'''

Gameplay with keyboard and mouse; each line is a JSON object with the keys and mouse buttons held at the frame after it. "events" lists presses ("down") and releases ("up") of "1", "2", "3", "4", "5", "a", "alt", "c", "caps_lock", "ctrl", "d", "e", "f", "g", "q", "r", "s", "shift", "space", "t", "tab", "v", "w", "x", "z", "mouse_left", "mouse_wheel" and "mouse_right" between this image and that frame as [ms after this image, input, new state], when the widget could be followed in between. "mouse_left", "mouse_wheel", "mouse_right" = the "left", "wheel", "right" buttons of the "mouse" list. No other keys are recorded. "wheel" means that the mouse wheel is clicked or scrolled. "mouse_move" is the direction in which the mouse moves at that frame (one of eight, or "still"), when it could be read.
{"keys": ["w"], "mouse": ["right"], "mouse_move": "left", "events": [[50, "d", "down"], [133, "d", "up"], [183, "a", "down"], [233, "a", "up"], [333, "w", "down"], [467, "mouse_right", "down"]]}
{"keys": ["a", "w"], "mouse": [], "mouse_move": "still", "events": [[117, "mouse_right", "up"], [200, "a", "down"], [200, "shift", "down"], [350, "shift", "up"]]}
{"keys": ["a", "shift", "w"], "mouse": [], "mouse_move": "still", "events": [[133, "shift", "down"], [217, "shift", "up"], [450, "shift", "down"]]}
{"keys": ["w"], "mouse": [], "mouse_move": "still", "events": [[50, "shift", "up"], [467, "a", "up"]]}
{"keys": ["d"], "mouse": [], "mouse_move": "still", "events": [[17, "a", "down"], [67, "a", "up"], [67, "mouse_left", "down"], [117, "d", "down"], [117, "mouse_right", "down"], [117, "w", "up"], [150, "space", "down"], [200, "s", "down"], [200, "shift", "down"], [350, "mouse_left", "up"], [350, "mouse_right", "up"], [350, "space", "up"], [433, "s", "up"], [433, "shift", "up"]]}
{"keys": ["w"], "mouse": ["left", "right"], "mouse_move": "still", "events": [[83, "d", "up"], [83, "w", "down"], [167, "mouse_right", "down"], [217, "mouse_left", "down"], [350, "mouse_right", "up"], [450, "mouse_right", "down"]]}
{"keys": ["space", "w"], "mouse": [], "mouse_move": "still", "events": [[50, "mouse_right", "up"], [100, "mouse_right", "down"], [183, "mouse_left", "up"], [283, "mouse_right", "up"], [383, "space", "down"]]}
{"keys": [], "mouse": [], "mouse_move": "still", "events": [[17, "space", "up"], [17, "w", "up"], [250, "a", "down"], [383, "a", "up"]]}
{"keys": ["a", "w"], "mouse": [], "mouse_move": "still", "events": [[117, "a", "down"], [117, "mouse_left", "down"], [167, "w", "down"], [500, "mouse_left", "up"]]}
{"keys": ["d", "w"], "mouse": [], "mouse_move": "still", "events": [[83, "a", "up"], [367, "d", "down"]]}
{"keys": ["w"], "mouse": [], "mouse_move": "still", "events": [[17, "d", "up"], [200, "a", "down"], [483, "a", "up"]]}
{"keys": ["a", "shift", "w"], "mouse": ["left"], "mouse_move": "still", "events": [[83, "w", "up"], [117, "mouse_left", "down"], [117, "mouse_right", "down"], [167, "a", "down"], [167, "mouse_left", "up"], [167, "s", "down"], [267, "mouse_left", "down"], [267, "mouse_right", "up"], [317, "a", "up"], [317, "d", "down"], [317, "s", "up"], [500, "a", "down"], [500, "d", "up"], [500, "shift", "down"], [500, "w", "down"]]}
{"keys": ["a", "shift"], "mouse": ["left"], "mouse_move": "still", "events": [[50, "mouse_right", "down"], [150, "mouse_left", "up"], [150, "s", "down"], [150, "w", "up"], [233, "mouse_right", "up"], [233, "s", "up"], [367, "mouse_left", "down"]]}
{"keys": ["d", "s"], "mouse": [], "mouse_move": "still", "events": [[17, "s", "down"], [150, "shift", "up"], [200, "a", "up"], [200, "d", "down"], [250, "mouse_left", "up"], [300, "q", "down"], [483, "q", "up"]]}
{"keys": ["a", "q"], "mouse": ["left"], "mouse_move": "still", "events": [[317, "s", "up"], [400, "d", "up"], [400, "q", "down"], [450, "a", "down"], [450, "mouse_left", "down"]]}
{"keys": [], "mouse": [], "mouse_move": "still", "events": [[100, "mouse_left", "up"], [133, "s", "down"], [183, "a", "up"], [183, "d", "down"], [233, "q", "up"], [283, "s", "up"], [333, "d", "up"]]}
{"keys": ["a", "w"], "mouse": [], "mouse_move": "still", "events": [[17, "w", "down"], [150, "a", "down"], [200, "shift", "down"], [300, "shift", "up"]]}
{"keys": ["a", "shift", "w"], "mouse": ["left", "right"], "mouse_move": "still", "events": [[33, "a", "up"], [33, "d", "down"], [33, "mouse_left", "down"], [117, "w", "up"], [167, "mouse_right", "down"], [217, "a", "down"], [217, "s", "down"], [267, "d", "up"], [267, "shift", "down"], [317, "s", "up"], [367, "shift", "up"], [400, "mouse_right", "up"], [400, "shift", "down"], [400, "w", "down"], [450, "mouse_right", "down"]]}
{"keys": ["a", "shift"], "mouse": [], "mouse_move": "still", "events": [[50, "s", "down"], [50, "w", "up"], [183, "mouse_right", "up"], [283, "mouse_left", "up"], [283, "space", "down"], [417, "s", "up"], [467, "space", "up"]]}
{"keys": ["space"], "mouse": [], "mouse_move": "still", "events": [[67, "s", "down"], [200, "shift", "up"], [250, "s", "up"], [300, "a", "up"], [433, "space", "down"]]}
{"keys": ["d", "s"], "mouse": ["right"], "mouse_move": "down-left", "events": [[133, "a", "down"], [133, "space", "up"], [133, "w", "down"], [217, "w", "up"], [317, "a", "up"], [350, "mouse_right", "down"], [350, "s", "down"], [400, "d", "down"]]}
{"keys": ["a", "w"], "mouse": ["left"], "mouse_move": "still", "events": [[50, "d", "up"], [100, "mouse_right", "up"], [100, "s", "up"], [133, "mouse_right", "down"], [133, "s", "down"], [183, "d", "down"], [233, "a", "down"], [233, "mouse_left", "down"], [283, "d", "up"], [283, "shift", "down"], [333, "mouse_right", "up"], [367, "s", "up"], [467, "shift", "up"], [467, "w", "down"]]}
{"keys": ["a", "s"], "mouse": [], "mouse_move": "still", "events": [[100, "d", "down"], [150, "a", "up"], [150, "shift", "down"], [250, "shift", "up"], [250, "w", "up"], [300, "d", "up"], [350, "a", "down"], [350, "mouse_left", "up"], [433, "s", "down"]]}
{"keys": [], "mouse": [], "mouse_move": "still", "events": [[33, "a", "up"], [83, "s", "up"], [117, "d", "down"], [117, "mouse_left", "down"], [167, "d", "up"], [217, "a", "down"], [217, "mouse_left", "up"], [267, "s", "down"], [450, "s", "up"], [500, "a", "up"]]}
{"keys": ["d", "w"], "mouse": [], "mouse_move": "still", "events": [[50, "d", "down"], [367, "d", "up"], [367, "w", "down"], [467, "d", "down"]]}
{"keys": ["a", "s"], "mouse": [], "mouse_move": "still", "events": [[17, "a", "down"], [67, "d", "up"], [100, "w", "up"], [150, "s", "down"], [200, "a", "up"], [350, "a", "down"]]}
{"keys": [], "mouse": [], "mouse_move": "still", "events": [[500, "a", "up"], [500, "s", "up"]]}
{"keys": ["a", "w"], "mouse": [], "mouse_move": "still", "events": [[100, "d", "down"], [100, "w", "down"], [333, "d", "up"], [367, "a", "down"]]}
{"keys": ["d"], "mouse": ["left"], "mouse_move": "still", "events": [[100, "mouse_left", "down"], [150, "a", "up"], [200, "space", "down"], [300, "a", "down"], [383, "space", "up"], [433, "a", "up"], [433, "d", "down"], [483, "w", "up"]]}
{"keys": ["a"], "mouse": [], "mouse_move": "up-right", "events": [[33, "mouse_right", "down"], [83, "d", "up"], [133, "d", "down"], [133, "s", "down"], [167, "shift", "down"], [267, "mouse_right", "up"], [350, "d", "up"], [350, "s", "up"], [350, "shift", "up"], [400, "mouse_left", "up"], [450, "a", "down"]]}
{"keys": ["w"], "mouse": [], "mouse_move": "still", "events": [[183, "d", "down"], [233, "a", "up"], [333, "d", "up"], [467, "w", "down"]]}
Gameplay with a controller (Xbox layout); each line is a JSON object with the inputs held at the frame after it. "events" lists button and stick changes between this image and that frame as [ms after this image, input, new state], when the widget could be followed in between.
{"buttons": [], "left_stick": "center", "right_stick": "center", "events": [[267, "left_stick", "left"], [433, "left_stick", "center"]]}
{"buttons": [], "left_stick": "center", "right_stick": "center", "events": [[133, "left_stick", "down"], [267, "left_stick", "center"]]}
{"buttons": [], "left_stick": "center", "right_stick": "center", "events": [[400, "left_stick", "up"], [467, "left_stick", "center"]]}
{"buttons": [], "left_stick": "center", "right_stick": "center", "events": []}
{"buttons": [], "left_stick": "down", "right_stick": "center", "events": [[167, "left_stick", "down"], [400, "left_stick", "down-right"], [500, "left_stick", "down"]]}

'''

▶ _How to complete this task_
Starting at the line that contains "Gameplay with a", output each remaining line of the listing, the last line included, exactly as it appears.

▶ _Your solution_
Gameplay with a controller (Xbox layout); each line is a JSON object with the inputs held at the frame after it. "events" lists button and stick changes between this image and that frame as [ms after this image, input, new state], when the widget could be followed in between.
{"buttons": [], "left_stick": "center", "right_stick": "center", "events": [[267, "left_stick", "left"], [433, "left_stick", "center"]]}
{"buttons": [], "left_stick": "center", "right_stick": "center", "events": [[133, "left_stick", "down"], [267, "left_stick", "center"]]}
{"buttons": [], "left_stick": "center", "right_stick": "center", "events": [[400, "left_stick", "up"], [467, "left_stick", "center"]]}
{"buttons": [], "left_stick": "center", "right_stick": "center", "events": []}
{"buttons": [], "left_stick": "down", "right_stick": "center", "events": [[167, "left_stick", "down"], [400, "left_stick", "down-right"], [500, "left_stick", "down"]]}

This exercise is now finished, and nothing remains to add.